While metrics like empirical robustness give you a defender’s view of a model’s resilience, the Attack Success Rate (ASR) is the quintessential attacker’s metric. It answers the most direct question in a red team engagement: “Did our attack work?” ASR quantifies the effectiveness of a specific adversarial strategy against a target model, providing a clear, actionable measure of vulnerability.
At its core, the ASR is a simple ratio, but its true value lies in the careful definition of what constitutes “success.”
Core Formula: The Attack Success Rate is calculated as:
ASR = (Number of Successful Adversarial Examples) / (Total Number of Attempted Attacks)
Defining the “Win Condition”
A “successful” attack is not a universal concept. Your objective dictates the success criteria. Before you can measure ASR, you must define precisely what you are trying to achieve. The most common objectives include:
- Untargeted Misclassification: This is the broadest definition of success. The attack wins if the model’s output for the perturbed input is simply incorrect. For a cat image, an output of “dog,” “airplane,” or “gibberish” all count as successes. This is often the easiest goal to achieve.
- Targeted Misclassification: A much stricter and more potent objective. You define a specific target label for the attack. The attack only succeeds if the perturbed image of a “cat” is classified specifically as “guacamole,” or whatever target you’ve chosen. ASR for targeted attacks is almost always lower than for untargeted ones.
- Evasion or Rejection: Particularly relevant for models with safety filters or content moderation layers (e.g., Large Language Models). Success is achieved if your input, which should be blocked, bypasses the filter. Conversely, you might aim to make a benign prompt get rejected by the safety system (a denial-of-service goal).
- Confidence Reduction: In some scenarios, a full misclassification isn’t necessary. The goal might be to simply erode the model’s confidence in its correct prediction below a critical threshold. Forcing a medical diagnostic AI to drop its confidence in a “malignant” classification from 98% to 51% could be a mission-critical success, even if the top-1 prediction doesn’t change.

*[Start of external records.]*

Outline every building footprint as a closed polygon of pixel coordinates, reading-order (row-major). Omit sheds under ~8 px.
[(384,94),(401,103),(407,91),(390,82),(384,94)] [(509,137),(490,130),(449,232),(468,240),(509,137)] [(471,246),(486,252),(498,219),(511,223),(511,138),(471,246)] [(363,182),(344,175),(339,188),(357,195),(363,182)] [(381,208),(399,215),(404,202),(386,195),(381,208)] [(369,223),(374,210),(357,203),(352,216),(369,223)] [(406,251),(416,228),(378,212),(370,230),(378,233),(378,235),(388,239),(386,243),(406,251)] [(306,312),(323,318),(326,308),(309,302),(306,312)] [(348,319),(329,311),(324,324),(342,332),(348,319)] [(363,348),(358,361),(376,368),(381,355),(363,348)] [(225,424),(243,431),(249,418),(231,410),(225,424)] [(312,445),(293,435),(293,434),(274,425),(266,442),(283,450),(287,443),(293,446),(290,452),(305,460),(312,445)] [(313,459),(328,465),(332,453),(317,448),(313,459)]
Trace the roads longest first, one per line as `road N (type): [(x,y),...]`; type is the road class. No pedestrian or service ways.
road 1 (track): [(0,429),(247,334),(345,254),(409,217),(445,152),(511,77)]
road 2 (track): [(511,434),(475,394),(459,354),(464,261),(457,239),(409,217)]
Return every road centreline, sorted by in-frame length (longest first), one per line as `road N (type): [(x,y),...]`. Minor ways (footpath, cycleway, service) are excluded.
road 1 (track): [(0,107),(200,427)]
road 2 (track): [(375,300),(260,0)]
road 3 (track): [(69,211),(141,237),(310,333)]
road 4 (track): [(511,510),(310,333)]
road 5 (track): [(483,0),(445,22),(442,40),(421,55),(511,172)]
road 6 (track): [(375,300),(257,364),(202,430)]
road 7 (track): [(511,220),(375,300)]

Calculating ASR in Practice
The calculation process involves iterating over a dataset of inputs that the model initially classifies correctly. For each correct prediction, you apply your adversarial attack and then check if the outcome for the perturbed input meets your predefined success condition.
# Pseudocode for calculating untargeted ASR
successful_attacks = 0
total_attempts = 0
# Iterate over a test dataset (e.g., 1000 images)
for (input, true_label) in test_dataset:
# 1. First, confirm the model is correct on the clean input
original_prediction = model.predict(input)
if original_prediction == true_label:
total_attempts += 1
# 2. Generate the adversarial example
adversarial_input = generate_attack(model, input, true_label)
# 3. Get the model's new prediction
adversarial_prediction = model.predict(adversarial_input)
# 4. Check if the attack was successful (untargeted)
if adversarial_prediction != true_label:
successful_attacks += 1
# 5. Calculate the final ASR
attack_success_rate = (successful_attacks / total_attempts) * 100
print(f"ASR: {attack_success_rate:.2f}%")
Note the important first step: you only attempt attacks on inputs the model already gets right. Attacking an input the model misclassifies anyway doesn’t provide a meaningful signal about your attack’s effectiveness.
ASR is Not an Absolute Number
Reporting a single ASR value without context is misleading. The success rate is heavily dependent on the experimental setup. As a red teamer, you must document these variables, as they reveal the conditions under which a model is vulnerable.
| Attack Algorithm | Perturbation Budget (L-infinity) | Model Type | Attack Knowledge | Resulting ASR |
|---|---|---|---|---|
| FGSM | ε = 4/255 | Standard ResNet-50 | White-box | 71% |
| PGD (40 steps) | ε = 4/255 | Standard ResNet-50 | White-box | 98% |
| PGD (40 steps) | ε = 4/255 | Adversarially Trained ResNet-50 | White-box | 46% |
| Square Attack | ε = 4/255 | Standard ResNet-50 | Black-box (Query-based) | 85% |
This table illustrates several key dynamics. A stronger attack like PGD achieves a higher ASR than FGSM with the same budget. An adversarially trained model significantly reduces the ASR, demonstrating the defense’s effectiveness. Finally, even a powerful black-box attack can achieve a high ASR, highlighting that lack of internal access is not a guarantee of security.
The Trade-off with Perturbation Size
Ultimately, ASR has a direct relationship with the attack’s noticeability. You can almost always achieve a 100% ASR if you are allowed to make arbitrarily large changes to the input. The real challenge, and the more meaningful metric, is achieving a high ASR while keeping the perturbation minimal and stealthy. A 99% ASR achieved by turning a cat image into random noise is a trivial result. A 75% ASR achieved with changes invisible to the human eye is a significant security finding. This tension between success rate and perturbation budget is a central theme in adversarial machine learning.